_Dataset entries:_
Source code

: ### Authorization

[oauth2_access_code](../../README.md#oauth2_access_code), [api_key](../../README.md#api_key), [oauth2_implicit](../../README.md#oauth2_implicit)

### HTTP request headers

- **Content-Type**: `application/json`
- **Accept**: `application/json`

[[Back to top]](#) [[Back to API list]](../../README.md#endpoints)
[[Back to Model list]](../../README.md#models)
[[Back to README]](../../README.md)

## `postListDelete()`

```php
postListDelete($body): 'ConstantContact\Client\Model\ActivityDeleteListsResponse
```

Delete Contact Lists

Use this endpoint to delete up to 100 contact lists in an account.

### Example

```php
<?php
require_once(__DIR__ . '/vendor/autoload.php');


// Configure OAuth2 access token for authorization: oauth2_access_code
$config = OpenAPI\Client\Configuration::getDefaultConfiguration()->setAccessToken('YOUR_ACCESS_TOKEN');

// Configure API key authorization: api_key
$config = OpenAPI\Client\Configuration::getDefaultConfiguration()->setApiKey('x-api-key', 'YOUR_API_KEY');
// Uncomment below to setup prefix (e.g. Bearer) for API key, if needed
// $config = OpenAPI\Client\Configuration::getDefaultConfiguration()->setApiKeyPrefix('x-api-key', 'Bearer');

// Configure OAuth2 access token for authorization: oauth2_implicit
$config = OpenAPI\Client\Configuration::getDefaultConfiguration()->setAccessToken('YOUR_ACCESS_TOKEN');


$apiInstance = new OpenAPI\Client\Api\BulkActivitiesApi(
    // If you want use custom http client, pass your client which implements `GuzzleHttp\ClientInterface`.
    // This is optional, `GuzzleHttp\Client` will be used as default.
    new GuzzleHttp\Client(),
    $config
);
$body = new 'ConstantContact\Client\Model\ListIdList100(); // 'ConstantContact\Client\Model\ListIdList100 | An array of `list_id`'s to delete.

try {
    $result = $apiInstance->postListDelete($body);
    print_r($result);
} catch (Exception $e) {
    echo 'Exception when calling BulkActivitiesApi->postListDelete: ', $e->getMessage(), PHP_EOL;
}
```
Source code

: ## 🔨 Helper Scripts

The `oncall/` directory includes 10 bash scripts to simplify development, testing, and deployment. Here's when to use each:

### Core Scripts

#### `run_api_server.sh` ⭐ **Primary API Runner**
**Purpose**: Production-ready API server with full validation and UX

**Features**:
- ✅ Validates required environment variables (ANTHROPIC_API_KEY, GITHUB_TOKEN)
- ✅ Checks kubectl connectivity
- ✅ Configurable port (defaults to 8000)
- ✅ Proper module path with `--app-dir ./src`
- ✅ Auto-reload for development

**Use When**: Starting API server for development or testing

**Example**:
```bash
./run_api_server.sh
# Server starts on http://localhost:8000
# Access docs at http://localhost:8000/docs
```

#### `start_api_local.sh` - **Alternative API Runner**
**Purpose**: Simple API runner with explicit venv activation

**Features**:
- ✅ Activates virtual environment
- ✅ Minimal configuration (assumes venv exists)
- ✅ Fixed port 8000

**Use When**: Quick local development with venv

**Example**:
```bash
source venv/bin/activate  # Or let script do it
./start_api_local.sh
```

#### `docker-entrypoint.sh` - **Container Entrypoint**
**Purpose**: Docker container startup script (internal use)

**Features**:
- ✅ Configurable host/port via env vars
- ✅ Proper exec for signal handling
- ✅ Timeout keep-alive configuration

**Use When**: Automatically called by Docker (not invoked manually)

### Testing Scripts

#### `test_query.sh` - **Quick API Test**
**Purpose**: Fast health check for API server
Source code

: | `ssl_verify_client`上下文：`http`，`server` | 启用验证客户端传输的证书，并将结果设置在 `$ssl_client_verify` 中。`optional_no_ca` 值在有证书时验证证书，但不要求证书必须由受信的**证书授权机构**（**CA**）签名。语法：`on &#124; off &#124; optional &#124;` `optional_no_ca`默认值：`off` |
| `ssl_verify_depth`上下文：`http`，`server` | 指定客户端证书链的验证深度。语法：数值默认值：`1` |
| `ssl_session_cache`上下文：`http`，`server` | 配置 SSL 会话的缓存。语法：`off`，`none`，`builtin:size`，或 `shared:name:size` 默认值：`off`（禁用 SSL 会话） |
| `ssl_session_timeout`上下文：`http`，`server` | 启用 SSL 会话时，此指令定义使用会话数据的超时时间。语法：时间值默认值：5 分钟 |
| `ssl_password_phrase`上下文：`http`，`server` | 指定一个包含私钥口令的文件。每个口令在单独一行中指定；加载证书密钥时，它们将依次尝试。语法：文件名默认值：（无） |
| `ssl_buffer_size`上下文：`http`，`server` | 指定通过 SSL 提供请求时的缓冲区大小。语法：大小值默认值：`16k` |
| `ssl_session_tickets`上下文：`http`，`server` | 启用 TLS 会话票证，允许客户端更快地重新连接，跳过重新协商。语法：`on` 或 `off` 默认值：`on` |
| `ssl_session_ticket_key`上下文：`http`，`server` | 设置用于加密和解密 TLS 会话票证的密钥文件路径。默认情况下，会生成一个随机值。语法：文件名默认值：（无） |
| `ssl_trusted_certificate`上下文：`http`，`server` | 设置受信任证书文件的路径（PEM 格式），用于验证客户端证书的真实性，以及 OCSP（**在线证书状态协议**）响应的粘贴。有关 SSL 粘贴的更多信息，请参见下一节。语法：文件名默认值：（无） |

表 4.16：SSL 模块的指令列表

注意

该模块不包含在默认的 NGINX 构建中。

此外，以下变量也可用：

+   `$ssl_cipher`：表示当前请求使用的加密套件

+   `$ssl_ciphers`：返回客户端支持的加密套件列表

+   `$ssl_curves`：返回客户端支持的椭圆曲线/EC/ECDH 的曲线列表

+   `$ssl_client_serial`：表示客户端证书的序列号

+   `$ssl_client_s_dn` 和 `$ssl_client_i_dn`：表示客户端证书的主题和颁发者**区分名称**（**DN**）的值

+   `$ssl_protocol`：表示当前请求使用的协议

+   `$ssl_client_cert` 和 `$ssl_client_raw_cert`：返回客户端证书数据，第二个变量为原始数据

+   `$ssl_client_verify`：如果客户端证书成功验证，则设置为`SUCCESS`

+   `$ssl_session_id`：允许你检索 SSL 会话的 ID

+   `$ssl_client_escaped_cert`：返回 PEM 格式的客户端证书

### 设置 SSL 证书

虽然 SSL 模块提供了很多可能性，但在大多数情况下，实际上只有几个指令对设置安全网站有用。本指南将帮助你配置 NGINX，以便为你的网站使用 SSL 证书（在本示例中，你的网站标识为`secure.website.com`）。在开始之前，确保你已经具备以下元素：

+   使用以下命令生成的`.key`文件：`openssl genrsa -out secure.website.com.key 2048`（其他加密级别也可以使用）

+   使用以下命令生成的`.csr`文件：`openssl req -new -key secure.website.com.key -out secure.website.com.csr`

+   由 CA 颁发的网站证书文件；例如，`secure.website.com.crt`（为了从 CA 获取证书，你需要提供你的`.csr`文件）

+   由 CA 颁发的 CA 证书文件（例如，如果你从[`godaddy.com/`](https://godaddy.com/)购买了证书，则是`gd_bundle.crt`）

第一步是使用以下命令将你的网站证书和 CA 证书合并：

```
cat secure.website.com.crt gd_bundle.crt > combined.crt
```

_What you need to do:_ Search the records for the string "Configure", and copy every line that holds it.

_Task answer:_
// Configure OAuth2 access token for authorization: oauth2_access_code
// Configure API key authorization: api_key
// Configure OAuth2 access token for authorization: oauth2_implicit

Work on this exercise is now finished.